While for this patch the approach doesn’t matter much, some of these use cases could lend themselves one way or the other. Would like to know more about how we expect this to evolve and what the goals are.

Also, one of the key things that folks will want to do with this is to emit arithmetic expressions. Would like to see how that layers into this code. I guess we could emit things like std.addi as a call, and then somehow have a std.addi function (or rather functions, since it could operate on i64 or i32 or i16 or i8).

Based on my experience writing TCIE (my Tiny C Inference Engine that I believe Jacque talked about in some talk at some conference; Jacques is there a link for interested folks?), I actually believe that the C emission process actually has two totally distinct subproblems:

  1. emitting “structural” code like function declarations, #include's, structs, typedefs, etc.
    a. for this, we need lots of flexibility because let’s be honest the use cases just get weird (as I described above). Errors here are mainly going to result in syntax errors at the C++ compiler level, so string munging is not a worry. Yeah, it might be annoying, but won’t result in miscompiles.
  2. emitting the “bodies of functions”.
    a. For this, the key difficulty is general and correct program emission, rather than pure syntactic concerns. That is, if I say I want an i16 add with unsigned wrapping, the code emitter better make sure that it uses the right datatypes in the emitted C to make that the numbers come out right, and this is fairly tricky to do with a purely syntactic approach. You also want to make sure that control flow is handled in a fully general and correct way, and that there are appropriate hooks for defining how an MLIR type (like tensor) should be materialized at the C/C++ level.

For 1., the visitor approach to me seems like the clear winner.

For 2. the benefits of a proper “C dialect” start to become more pronounced. For example, to properly emit an i16 add with unsigned wrap we would need to cast to uint16_t to make sure that the C “+” operator does the right thing. Using a dialect formalizes the notion of what we know we can safely emit. For example, we can say that we can only emit i8, i16, i32 and i64. On the other hand, we could handle this by defining a legalization target with dynamically legal std.addi. Regardless of whether we use a visitor approach or a “C dialect” here, I think the critical thing is defining a legalization target that people can lower to programmatically.

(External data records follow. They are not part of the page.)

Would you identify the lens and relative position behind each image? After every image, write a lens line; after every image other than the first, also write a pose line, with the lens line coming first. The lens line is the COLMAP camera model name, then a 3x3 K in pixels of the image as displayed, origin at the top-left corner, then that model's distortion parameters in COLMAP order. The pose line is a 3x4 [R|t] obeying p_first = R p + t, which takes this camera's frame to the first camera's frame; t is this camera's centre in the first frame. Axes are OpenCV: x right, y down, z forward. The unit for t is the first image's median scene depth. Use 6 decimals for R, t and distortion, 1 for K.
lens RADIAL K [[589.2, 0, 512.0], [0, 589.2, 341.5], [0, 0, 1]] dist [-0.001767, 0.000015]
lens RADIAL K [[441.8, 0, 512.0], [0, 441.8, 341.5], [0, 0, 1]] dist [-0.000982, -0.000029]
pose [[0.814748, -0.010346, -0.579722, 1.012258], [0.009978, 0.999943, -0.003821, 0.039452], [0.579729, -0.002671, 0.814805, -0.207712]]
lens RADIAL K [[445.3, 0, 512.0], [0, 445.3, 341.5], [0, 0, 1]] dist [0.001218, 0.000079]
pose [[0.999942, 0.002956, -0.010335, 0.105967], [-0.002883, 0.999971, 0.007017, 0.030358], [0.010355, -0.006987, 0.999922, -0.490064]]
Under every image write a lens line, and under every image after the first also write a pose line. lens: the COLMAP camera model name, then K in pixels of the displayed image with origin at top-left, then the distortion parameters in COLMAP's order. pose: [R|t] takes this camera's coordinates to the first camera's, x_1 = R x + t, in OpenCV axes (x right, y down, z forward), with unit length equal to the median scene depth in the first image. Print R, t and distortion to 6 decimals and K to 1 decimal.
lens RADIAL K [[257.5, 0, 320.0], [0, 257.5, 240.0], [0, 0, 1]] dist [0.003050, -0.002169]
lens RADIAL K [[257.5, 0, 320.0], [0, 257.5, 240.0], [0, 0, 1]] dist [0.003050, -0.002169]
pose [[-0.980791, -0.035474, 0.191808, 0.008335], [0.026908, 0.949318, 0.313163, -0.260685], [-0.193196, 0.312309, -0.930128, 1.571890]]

Another way of approaching this is to just opaque std.addi as a C call to a function std_addi. But that’s actually not so simple since you would need a side channel to emit the corresponding function declarations for every possible bit width. That seems to entail a grossness that my intuition says just won’t scale.

What I am missing today is a better description of the dialect, the kind of types and operation it would have beyond the emitC operation, what kind of verification would be made, etc?

In the context of what I was saying, I don’t see a place for an “emitc” dialect. What I’m imagining is something more like a “c” dialect that has a set of primitive math ops (and maybe some stuff related to pointers). In fact, something like what River was working on for clang IRGen could potentially be a good candidate for this?